To do: Taking the line with "# Преподаватели+" as the first and the line with "- [x] Preserve" as the last, set down exactly every line in that range from the entries below, and no more.

Saved entries
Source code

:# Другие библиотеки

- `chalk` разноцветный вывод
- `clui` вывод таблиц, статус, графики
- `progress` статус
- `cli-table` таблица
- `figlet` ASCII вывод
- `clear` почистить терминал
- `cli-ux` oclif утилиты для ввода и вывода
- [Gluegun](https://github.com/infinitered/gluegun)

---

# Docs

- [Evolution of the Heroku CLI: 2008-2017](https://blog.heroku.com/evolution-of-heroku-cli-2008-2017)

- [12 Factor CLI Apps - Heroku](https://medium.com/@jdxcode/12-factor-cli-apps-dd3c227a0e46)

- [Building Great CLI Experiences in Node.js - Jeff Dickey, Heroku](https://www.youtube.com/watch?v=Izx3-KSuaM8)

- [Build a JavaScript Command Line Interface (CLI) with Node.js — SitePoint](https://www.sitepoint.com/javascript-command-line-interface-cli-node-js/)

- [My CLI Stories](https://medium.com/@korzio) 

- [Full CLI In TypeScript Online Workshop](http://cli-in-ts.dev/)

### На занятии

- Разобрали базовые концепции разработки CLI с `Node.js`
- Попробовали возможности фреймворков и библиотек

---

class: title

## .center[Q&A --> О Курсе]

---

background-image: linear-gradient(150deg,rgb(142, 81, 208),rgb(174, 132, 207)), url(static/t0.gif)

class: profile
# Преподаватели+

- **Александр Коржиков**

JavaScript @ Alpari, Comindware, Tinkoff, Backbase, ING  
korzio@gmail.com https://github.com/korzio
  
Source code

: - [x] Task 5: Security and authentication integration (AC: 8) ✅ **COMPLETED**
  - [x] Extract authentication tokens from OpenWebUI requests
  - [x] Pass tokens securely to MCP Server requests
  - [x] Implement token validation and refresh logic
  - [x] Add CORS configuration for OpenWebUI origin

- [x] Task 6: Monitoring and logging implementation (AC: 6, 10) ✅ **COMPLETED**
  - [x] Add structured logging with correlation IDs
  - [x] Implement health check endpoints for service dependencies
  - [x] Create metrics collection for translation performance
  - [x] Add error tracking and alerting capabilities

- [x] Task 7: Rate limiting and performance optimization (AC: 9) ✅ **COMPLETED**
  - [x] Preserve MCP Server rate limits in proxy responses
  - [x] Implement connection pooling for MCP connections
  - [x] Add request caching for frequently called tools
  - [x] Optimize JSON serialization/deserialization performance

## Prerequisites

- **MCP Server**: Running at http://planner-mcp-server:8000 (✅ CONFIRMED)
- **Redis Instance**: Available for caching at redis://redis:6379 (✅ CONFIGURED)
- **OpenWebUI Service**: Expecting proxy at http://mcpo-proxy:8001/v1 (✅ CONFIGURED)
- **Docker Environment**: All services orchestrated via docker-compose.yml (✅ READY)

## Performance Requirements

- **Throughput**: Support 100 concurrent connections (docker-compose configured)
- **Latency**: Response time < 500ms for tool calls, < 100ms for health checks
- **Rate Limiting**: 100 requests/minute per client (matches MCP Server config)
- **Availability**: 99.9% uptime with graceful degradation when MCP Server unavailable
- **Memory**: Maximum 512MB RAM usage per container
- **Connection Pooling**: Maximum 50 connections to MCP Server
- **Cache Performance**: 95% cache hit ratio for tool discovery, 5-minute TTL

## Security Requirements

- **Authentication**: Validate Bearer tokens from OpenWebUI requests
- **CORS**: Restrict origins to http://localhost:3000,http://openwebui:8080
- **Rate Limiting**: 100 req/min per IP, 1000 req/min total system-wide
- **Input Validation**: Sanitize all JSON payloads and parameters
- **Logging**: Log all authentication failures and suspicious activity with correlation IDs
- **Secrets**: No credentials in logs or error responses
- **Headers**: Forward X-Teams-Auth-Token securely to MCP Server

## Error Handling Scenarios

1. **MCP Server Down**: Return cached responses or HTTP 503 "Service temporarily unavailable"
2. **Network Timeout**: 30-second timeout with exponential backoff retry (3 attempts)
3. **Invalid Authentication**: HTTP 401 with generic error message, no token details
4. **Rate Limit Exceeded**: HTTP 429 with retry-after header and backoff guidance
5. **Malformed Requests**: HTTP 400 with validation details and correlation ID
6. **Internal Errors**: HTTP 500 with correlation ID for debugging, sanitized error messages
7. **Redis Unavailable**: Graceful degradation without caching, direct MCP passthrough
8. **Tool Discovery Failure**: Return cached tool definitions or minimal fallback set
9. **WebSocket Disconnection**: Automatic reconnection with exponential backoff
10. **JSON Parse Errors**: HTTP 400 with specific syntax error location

Written reply:
# Преподаватели+

- **Александр Коржиков**

JavaScript @ Alpari, Comindware, Tinkoff, Backbase, ING  
korzio@gmail.com https://github.com/korzio
  
Source code

: - [x] Task 5: Security and authentication integration (AC: 8) ✅ **COMPLETED**
  - [x] Extract authentication tokens from OpenWebUI requests
  - [x] Pass tokens securely to MCP Server requests
  - [x] Implement token validation and refresh logic
  - [x] Add CORS configuration for OpenWebUI origin

- [x] Task 6: Monitoring and logging implementation (AC: 6, 10) ✅ **COMPLETED**
  - [x] Add structured logging with correlation IDs
  - [x] Implement health check endpoints for service dependencies
  - [x] Create metrics collection for translation performance
  - [x] Add error tracking and alerting capabilities

- [x] Task 7: Rate limiting and performance optimization (AC: 9) ✅ **COMPLETED**
  - [x] Preserve MCP Server rate limits in proxy responses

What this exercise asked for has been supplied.